More than 50 people gathered at a mural of George Floyd in Salt Lake City on Tuesday night to mourn him one year after his death. Vigil attendees took turns setting candles and bouquets beneath the mural as Bob Marley played from a speaker. One person burned sage beside the piece of artwork.
Local activists gave speeches about Floyd’s death and the state of policing in Utah.
Rae Duckworth, whose cousin Bobby Ray Duckworth was killed by police in 2019, said in a speech that the change that has happened since Floyd’s death isn’t adequate. She said people should call legislatures, mayors and city council members to demand that police officers be held accountable and to advocate for an end to qualified immunity.
She began to cry during her speech and said it was a “hard and heavy” day.
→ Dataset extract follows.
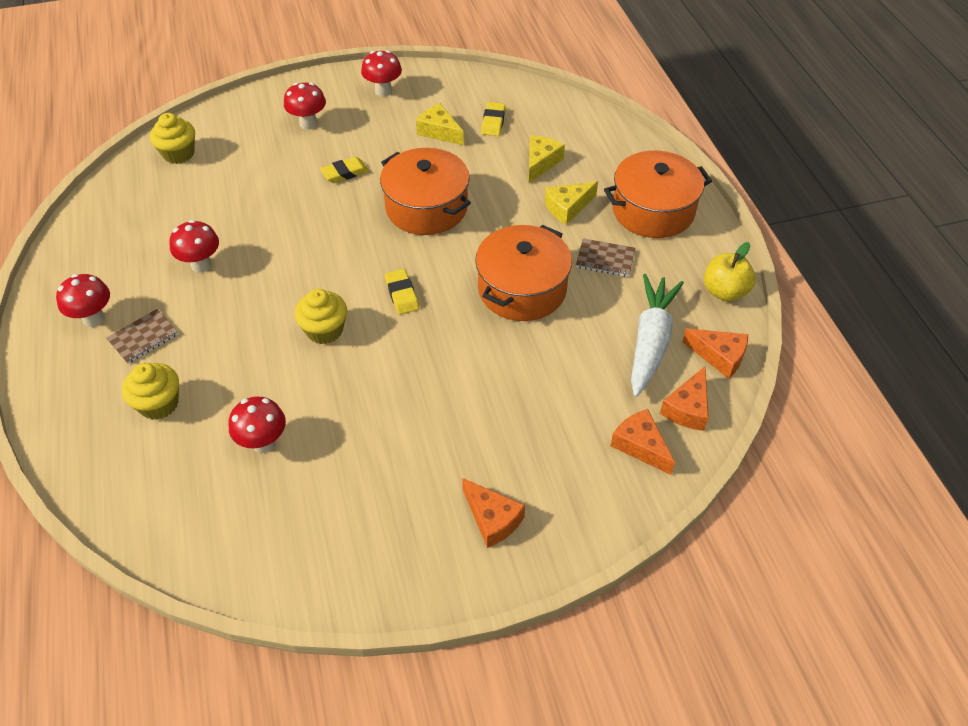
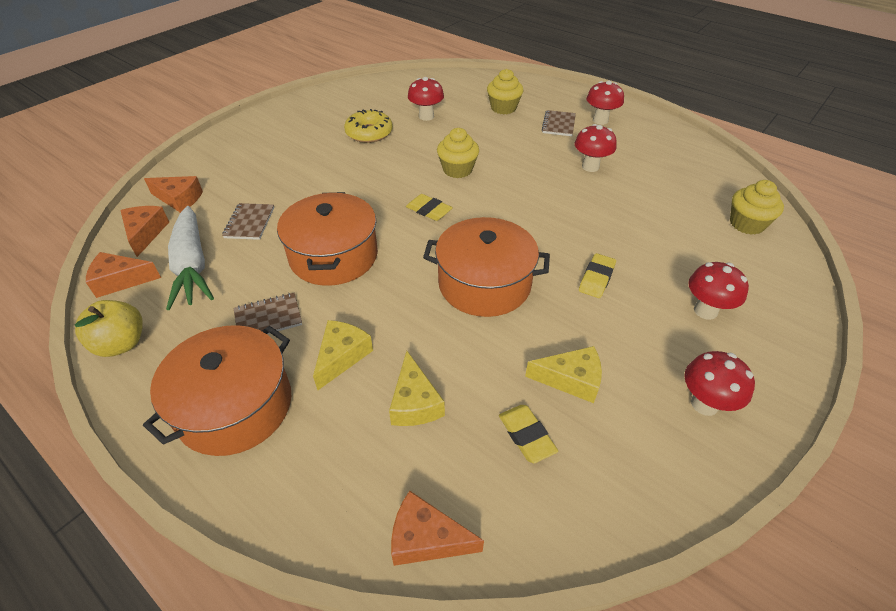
camera: 145 degrees right, 5 degrees down
orange cheese [462,478,525,548] -> orange cheese moved to [391,491,484,566]
none -> brown notebook [222,203,274,240]
none -> yellow donut [344,109,393,143]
“It is very, very hard to stand in front of a crowd of my community members and explain why I matter,” she said, after leading a Black Lives Matter chant.
Speaker Aaron Adams said Floyd’s murder was cold, calm and callous. “This is our modern-day Emmett Till, right here,” he said, referring to the Black 14-year-old who was lynched in Mississippi in 1955 after he was accused of offending a white woman.
Ty Bellamy, founder and president of the Black Lives for Humanity Movement, said Black and brown people in Utah experience racism every day, from neighbors who don’t want them in their neighborhood and clerks who aren’t happy to see them in stores.
“The world rose up when they saw a man murdered blatantly and so comfortably on video, but this isn’t new to us,” she said.